[WHAT YOU NEED TO DO] In the lines from the first one through the one containing "VISUALIZZA TUTTI I DETTAGLI", both included, put "impianto" wherever "processo" appears, and give back only those lines with nothing else changed.

= = = = =

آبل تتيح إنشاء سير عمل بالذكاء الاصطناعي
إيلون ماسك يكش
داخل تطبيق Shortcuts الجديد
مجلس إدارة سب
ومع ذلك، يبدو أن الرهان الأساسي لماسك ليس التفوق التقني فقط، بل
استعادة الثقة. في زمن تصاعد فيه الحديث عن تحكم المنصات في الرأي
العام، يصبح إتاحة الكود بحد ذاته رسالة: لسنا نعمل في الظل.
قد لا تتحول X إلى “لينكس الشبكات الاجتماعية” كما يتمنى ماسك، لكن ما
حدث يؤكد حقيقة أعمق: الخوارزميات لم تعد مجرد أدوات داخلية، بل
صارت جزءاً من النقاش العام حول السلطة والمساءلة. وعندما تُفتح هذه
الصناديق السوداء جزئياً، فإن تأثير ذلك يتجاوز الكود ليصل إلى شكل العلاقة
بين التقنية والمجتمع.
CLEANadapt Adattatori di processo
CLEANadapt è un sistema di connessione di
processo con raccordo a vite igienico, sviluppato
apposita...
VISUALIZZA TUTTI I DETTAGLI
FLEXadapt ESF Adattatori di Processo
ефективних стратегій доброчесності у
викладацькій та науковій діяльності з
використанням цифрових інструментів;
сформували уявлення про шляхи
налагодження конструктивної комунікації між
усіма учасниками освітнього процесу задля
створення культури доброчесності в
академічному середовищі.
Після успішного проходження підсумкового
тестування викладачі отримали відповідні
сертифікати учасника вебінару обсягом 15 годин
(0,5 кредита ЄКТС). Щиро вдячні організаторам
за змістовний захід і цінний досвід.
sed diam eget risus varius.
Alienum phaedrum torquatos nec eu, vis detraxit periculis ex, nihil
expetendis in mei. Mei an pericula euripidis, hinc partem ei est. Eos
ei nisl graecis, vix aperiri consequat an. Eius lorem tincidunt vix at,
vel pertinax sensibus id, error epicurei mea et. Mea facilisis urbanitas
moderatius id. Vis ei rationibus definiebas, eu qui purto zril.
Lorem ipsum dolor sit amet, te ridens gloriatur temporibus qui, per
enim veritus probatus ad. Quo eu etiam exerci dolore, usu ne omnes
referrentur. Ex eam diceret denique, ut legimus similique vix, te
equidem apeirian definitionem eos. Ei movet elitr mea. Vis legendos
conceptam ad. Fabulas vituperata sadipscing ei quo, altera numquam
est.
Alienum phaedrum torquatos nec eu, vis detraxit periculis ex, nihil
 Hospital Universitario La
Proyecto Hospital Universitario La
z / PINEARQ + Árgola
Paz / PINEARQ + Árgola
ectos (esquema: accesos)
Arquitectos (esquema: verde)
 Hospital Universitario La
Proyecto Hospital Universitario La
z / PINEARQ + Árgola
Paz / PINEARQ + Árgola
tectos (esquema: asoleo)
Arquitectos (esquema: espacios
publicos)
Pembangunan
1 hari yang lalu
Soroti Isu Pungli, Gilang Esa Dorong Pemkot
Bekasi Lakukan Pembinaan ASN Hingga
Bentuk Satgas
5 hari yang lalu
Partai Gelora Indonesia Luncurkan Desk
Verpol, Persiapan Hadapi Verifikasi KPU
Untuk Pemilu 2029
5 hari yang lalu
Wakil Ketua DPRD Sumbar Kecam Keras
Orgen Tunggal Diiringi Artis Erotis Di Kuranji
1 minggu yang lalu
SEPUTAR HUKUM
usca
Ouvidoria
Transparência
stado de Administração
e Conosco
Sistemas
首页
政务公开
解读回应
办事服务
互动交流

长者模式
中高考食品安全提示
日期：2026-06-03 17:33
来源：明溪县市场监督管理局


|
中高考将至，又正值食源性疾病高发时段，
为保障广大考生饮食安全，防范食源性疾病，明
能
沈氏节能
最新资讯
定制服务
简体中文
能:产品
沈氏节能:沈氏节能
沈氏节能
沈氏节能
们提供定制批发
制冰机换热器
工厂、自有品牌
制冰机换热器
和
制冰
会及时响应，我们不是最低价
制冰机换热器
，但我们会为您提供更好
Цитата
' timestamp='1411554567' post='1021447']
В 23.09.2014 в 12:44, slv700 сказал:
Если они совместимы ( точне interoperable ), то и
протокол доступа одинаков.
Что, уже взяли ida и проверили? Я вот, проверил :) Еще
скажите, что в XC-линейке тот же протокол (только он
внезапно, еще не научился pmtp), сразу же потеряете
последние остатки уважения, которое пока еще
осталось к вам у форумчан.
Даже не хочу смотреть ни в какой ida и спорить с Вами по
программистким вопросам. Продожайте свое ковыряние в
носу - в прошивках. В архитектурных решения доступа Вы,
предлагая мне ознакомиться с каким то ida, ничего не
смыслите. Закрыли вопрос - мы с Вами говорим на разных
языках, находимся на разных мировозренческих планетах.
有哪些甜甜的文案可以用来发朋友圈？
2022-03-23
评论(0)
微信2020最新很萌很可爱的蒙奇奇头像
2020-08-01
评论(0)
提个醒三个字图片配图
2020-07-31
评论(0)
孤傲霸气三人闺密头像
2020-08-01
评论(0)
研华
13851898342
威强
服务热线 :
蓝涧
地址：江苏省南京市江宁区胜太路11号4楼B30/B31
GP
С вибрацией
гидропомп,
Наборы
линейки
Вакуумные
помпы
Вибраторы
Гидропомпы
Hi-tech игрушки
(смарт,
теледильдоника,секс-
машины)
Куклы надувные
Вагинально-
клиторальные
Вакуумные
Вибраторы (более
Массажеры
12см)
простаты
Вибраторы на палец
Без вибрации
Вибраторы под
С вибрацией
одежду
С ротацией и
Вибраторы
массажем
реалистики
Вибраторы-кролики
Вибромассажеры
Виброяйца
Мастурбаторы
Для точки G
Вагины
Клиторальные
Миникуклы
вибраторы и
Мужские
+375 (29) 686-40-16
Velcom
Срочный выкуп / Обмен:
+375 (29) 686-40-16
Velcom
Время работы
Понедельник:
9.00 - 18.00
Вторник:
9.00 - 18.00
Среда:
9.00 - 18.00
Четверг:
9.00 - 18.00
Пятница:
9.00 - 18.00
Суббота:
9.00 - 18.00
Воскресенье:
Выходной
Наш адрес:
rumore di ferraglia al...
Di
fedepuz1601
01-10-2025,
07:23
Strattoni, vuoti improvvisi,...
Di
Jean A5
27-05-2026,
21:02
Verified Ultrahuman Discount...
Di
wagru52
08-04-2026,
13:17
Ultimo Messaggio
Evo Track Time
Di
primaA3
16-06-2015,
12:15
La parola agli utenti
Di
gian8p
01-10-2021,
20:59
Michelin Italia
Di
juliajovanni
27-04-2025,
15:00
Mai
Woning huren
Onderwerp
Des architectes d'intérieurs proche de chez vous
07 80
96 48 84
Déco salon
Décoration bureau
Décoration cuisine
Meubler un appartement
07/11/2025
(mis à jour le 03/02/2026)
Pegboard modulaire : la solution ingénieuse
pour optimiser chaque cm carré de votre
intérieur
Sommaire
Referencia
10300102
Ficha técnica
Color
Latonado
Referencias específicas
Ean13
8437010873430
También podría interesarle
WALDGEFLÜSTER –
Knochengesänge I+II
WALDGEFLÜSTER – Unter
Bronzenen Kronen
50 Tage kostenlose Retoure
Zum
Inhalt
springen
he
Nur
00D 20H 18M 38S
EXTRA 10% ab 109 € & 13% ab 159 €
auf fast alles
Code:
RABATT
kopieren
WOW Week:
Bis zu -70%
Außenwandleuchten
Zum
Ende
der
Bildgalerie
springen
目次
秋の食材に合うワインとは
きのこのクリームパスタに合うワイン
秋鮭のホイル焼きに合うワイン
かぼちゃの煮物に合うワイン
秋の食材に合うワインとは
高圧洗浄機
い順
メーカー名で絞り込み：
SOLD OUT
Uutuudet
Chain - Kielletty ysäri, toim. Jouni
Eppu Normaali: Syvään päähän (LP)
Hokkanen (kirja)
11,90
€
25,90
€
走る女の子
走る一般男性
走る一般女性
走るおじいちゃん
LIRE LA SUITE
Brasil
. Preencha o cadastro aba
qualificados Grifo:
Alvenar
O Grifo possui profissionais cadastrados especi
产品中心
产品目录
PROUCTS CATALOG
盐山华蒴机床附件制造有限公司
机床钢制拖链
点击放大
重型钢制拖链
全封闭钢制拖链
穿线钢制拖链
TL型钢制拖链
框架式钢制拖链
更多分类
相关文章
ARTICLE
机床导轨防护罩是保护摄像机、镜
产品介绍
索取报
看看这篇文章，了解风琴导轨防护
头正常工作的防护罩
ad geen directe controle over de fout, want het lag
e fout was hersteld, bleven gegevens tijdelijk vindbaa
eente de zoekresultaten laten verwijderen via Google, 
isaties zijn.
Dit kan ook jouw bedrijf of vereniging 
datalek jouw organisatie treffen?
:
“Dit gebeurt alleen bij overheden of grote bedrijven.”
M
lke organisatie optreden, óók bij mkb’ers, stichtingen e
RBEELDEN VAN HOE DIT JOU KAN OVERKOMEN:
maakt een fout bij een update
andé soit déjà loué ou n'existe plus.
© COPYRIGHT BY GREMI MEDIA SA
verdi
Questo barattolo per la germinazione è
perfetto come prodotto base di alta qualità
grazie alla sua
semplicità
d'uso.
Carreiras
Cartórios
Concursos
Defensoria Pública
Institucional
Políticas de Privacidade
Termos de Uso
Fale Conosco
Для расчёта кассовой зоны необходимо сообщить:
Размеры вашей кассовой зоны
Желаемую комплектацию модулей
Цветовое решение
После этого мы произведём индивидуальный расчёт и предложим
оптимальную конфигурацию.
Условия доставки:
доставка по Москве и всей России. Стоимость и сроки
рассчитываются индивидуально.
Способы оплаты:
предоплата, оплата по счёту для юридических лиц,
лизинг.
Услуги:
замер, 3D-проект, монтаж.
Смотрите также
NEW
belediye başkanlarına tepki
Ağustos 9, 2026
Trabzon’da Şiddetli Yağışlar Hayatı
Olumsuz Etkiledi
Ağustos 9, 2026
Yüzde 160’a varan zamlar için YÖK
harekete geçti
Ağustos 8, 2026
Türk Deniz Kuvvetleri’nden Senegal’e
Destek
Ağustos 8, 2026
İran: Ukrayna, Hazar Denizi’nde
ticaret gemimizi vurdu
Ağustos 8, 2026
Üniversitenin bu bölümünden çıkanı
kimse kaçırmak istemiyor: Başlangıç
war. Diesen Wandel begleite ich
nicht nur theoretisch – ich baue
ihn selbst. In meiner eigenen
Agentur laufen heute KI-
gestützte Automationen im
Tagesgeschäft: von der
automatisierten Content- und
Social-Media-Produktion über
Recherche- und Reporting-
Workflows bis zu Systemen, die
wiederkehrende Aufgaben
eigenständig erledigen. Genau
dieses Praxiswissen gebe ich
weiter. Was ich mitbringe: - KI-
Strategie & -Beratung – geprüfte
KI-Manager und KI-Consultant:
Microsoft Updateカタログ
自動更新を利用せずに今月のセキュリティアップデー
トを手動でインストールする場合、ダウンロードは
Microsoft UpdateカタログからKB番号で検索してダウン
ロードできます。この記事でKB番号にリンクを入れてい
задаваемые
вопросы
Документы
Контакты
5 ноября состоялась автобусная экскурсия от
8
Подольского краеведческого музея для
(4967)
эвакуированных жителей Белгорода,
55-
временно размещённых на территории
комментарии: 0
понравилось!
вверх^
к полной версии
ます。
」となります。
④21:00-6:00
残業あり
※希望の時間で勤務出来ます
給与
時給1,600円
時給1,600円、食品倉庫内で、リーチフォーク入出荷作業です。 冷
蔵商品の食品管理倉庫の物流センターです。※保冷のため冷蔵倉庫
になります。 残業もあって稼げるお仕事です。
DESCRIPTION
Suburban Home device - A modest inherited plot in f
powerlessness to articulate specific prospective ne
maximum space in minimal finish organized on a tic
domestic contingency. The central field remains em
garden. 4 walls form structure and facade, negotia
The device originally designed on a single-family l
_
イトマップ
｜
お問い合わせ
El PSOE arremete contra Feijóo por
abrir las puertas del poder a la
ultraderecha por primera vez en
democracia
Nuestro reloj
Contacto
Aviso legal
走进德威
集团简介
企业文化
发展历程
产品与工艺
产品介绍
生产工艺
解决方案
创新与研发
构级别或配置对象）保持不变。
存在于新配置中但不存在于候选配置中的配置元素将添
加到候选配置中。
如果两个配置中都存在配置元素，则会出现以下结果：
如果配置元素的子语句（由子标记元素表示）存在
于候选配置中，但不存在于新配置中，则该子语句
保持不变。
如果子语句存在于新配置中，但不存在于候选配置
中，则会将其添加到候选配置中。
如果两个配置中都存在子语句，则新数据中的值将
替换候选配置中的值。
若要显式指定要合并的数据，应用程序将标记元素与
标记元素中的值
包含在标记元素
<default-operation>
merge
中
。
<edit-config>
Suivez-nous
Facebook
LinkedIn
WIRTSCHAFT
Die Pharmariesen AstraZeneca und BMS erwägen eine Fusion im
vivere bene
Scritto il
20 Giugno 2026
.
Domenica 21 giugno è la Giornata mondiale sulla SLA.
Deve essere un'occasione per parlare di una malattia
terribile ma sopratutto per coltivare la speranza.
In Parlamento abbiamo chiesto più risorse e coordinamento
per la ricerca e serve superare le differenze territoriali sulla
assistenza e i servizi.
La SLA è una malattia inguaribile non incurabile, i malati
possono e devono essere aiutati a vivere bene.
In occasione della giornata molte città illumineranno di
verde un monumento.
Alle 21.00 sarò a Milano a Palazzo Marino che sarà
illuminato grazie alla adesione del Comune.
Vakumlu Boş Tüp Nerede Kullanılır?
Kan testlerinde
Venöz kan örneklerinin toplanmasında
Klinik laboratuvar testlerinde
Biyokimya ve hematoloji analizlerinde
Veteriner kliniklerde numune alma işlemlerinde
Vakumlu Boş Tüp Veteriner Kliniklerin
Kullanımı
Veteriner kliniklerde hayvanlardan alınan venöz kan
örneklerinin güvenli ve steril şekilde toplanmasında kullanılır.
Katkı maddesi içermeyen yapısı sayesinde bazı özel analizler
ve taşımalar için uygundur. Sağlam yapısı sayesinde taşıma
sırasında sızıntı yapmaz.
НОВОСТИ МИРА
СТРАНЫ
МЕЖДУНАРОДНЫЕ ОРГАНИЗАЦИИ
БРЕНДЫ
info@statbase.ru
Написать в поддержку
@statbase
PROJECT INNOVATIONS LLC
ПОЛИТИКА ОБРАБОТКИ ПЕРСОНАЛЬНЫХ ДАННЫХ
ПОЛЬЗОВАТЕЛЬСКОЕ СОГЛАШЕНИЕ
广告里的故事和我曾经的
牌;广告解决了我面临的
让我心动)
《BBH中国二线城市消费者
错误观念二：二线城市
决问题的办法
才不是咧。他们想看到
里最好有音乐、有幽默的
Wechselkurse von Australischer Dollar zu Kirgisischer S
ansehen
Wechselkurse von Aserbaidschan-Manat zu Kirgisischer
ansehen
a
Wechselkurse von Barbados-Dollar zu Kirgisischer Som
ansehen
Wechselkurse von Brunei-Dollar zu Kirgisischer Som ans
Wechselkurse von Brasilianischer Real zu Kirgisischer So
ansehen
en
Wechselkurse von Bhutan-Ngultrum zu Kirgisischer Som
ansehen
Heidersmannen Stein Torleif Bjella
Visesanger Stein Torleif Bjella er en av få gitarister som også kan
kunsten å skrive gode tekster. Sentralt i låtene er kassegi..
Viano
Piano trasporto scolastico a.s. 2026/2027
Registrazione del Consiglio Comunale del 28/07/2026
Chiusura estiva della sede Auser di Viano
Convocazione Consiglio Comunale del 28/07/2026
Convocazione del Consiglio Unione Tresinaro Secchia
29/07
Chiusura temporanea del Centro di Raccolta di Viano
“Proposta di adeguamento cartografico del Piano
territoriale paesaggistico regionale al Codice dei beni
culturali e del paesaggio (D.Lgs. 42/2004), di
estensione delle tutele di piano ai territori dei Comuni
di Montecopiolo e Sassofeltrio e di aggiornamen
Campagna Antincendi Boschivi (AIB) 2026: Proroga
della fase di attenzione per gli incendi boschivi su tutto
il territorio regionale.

= = = = =

[OUTPUT BELOW]
آبل تتيح إنشاء سير عمل بالذكاء الاصطناعي
إيلون ماسك يكش
داخل تطبيق Shortcuts الجديد
مجلس إدارة سب
ومع ذلك، يبدو أن الرهان الأساسي لماسك ليس التفوق التقني فقط، بل
استعادة الثقة. في زمن تصاعد فيه الحديث عن تحكم المنصات في الرأي
العام، يصبح إتاحة الكود بحد ذاته رسالة: لسنا نعمل في الظل.
قد لا تتحول X إلى “لينكس الشبكات الاجتماعية” كما يتمنى ماسك، لكن ما
حدث يؤكد حقيقة أعمق: الخوارزميات لم تعد مجرد أدوات داخلية، بل
صارت جزءاً من النقاش العام حول السلطة والمساءلة. وعندما تُفتح هذه
الصناديق السوداء جزئياً، فإن تأثير ذلك يتجاوز الكود ليصل إلى شكل العلاقة
بين التقنية والمجتمع.
CLEANadapt Adattatori di impianto
CLEANadapt è un sistema di connessione di
impianto con raccordo a vite igienico, sviluppato
apposita...
VISUALIZZA TUTTI I DETTAGLI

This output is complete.